Verglichen mit 2017 nimmt die Polarisierung der Gesellschaft insgesamt aber eher ab, was insbesondere daran liegt, dass sich die ablehnende Haltung der Migrationsgegner*innen mit dem Rückgang der Flüchtlingszahlen erkennbar abschwächt. Allerdings kristallisiert sich derzeit eine kleine (weniger als 10 Prozent der Gesamtbevölkerung umfassende) Gruppe von „Systemfernen“ heraus, deren Vertreter in allen drei Konfliktfeldern eine im Vergleich zur Mehrheit konträre Haltung einnehmen und dem politischen und gesellschaftlichen „Establishment“ ausgesprochen distanziert bis ablehnend gegenüberstehen. Überdurchschnittlich vertreten ist diese systemkritische Haltung vor allem bei dem „Abgehängten Prekariat“ sowie bei den jüngeren „Verunsicherten Leistungsindividualisten“. 

Was gilt es zu beachten, wenn man eine großangelegte Studie zur gesellschaftlichen Polarisierung aufsetzt?

Wir sind der Überzeugung, dass hierfür nach wie vor die Anlage der Studie Was verbindet, was trennt die Deutschen?“ zielführend ist. Sie verbindet 

    • ein anspruchsvolles Untersuchungsdesign (repräsentative Online-Befragung, hohe Fallzahl und eine Panel-Erhebung, die eventuelle Änderung von Einstellungen bei der Gesamtpopulation, aber darüber hinaus auch bei den einzelnen Individuen erfasst);
    • ein umfassendes Erhebungsprogramm (Erhebung der aktuellen Lebenssituation, der Einstellung gegebenenfalls dem politischen System gegenüber sowie der politischen Grundeinstellungen und von Wertorientierungen);
    • sowie den Einsatz tiefere Einblicke gewährender Analyse-Instrumente (Korrelationsanalyse, Erstellung einer Typologie aus Wertorientierung sowie Positionierung zu zentralen gesellschaftlichen Konflikten). 

Dieser Ansatz erscheint uns geeignet, um Grundlage, Umfang und Verlauf der gesellschaftlichen Polarisierung umfassend und zielgruppengenau zu ermitteln sowie Ansatzpunkte zum Abbau der Polarisierung zu eruieren.  
 

Die beiden Durchläufe Ihrer Studie zu den Auswirkungen der Covid-19-auf die politische Kultur in Deutschland haben durchaus unterschiedliche Ergebnisse erbracht: Während die im November 2020 veröffentlichten Ergebnisse darauf hindeuten, dass der politische Umgang mit der Krise das Vertrauen der Bürgerinnen und Bürger in Mandatsträgerinnen und -träger gestärkt hat, sehen Sie in der nur vier Monate später veröffentlichten Auswertung der zweiten Umfrage diesen Rückhalt bereits wieder im Schwinden.

Daher entsteht gerade mit Blick auf die Pandemie der Eindruck, dass die politische Zufriedenheit in hohem Maße instabil und flüchtig ist. Teilen Sie diese Einschätzung? Oder lässt man sich als Beobachterin hier vielleicht durch „Oberflächenschwankungen“ zu leicht in die Irre führen? 

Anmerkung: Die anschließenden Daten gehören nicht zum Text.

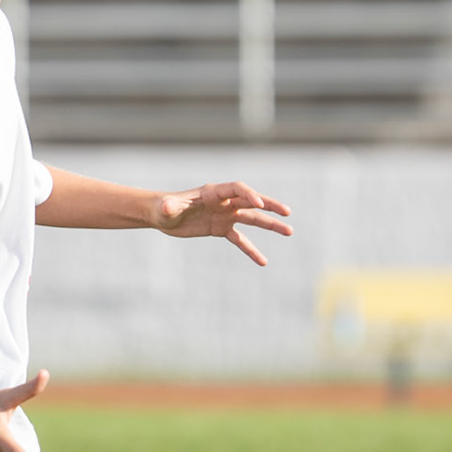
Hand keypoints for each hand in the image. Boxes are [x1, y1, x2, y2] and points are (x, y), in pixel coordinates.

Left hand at [154, 181, 292, 265]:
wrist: (162, 215)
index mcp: (213, 192)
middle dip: (270, 206)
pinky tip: (263, 262)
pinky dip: (251, 250)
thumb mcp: (166, 207)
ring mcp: (224, 215)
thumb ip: (170, 206)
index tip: (258, 204)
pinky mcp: (221, 229)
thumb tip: (167, 206)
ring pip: (252, 219)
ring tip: (289, 231)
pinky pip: (240, 239)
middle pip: (252, 201)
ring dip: (270, 225)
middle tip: (287, 212)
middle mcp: (223, 202)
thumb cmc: (163, 207)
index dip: (248, 195)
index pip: (237, 189)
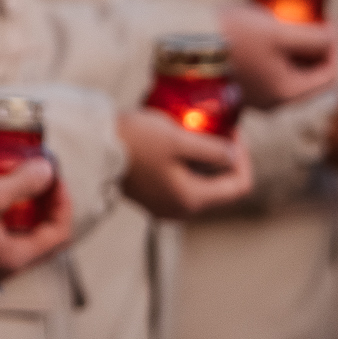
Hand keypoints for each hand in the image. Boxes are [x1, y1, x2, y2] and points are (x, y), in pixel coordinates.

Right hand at [0, 158, 72, 281]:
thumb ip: (21, 183)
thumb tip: (50, 170)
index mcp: (15, 257)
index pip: (59, 233)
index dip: (64, 202)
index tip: (54, 174)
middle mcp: (7, 266)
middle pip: (48, 237)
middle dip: (52, 205)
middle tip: (45, 175)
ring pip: (30, 237)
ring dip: (36, 209)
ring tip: (28, 180)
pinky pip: (13, 236)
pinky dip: (19, 215)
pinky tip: (6, 194)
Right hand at [116, 108, 255, 219]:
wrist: (93, 146)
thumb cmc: (136, 141)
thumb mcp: (178, 140)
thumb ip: (213, 150)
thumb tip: (234, 155)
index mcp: (192, 200)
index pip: (240, 185)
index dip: (244, 157)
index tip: (232, 130)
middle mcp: (180, 210)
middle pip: (221, 187)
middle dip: (226, 157)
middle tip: (219, 128)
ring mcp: (164, 206)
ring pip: (201, 184)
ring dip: (207, 161)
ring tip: (198, 133)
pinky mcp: (151, 197)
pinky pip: (182, 183)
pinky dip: (188, 165)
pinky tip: (178, 144)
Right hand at [217, 3, 337, 106]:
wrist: (179, 42)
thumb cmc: (232, 37)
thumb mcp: (278, 33)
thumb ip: (313, 38)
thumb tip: (331, 38)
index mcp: (286, 93)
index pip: (330, 75)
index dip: (336, 46)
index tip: (328, 19)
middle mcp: (272, 100)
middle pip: (310, 74)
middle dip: (316, 45)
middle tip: (311, 18)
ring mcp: (253, 93)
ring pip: (287, 69)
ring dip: (294, 46)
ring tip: (286, 18)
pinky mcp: (236, 82)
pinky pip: (267, 66)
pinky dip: (274, 49)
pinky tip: (263, 27)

Die Maßnahmen zur Bewältigung der ersten Corona-Welle waren aus Sicht der Bürger*innen eine „Blaupause für gute Politik“. Die Politik reagierte schnell, zielgruppengenau, geschlossen und effektiv – zumindest in Europa galt die Bundesrepublik als Vorbild bei der Pandemiebekämpfung. Die Bürger*innen hatten den Eindruck, die Politik nehme ihre Probleme (wieder) wahr und kümmert sich um deren Lösung. Entsprechend stieg die Zufriedenheit mit der Bundesregierung, die vor der Pandemie einen neuen Tiefpunkt erreicht hatte, wieder deutlich an. Das Vertrauen in die Regierung und in die politischen Institutionen nahm wieder zu.

In der zweiten und dritten Welle erlebten die Bürger*innen die Politik dagegen als unschlüssig, vielstimmig, kaum proaktiv, weniger effizient und teilweise sogar als eigennützig (zum Beispiel in der Maskenaffäre). Entsprechend ernüchternd fiel die Bewertung des Krisenmanagements der Bundesregierung aus, das Vertrauen in Exekutive und Legislative fiel wieder auf das Niveau vor der Corona-Krise [2].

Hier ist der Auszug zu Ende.